Loach apparaît dès lors en contradiction avec ses propres films, témoins de la disparition des systèmes qui destinaient les représentants de la classe sociale ouvrière à une voie unique : l’engagement politique de masse.

En fait, ce que Loach filme avec le plus de talent, c’est le moment où les individus, perdus et désemparés quand ils sont seuls, se transcendent dans la réalité d’un petit groupe ; le moment où une équipe se met à fonctionner et à réaliser quelque chose de surprenant.

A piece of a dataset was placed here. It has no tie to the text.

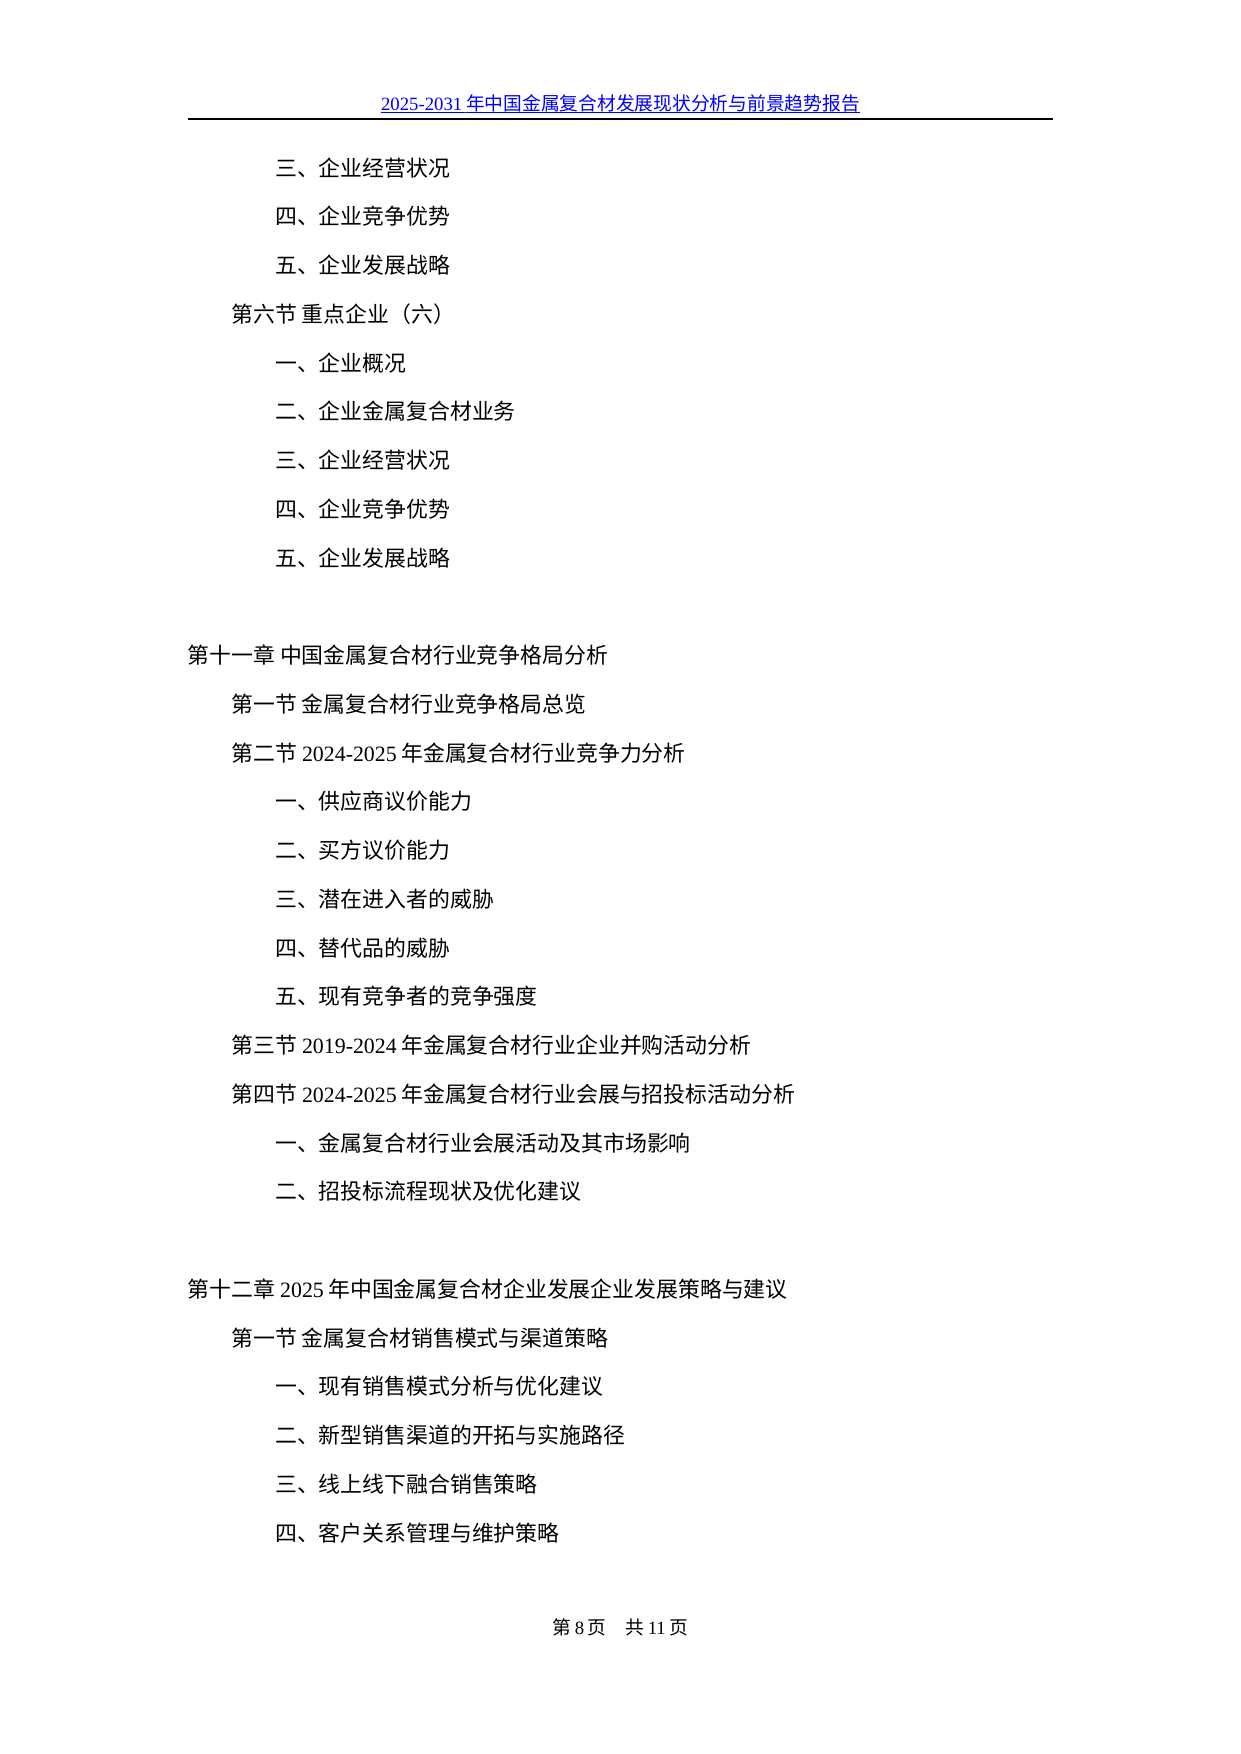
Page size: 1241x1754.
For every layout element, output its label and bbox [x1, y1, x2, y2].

text [187, 150, 1053, 1548]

Dans La Part des anges, cela implique de marcher longtemps par les chemins des highlands écossaises, de porter des kilts pour passer inaperçu et de s’introduire nuitamment dans une distillerie.

On se souvient que d’autres films britanniques, The Full Monty ou Les Virtuoses, utilisaient cette même recette. Cette fascination pour une solidarité spontanée et quelque peu magique semble hanter l’inconscient britannique ; beau paradoxe pour le pays dont on peut dire qu’il a « inventé » l’individualisme !

Derrière le masque austère que Ken Loach revêt dans ses interviews en insistant sur l’aspect économico-social de ses comédies, il est donc un formidable conteur comique qui cultive cette veine anglaise – paillarde, obscène, ivre, vulgaire au sens noble du mot – comme un moine malicieux son vignoble. A l’inverse, les masques grimaçants des humoristes du  Grand soir, dont la fantaisie irrespectueuse est censée ne connaître aucune limite, dissimulent une morale de clowns tristes.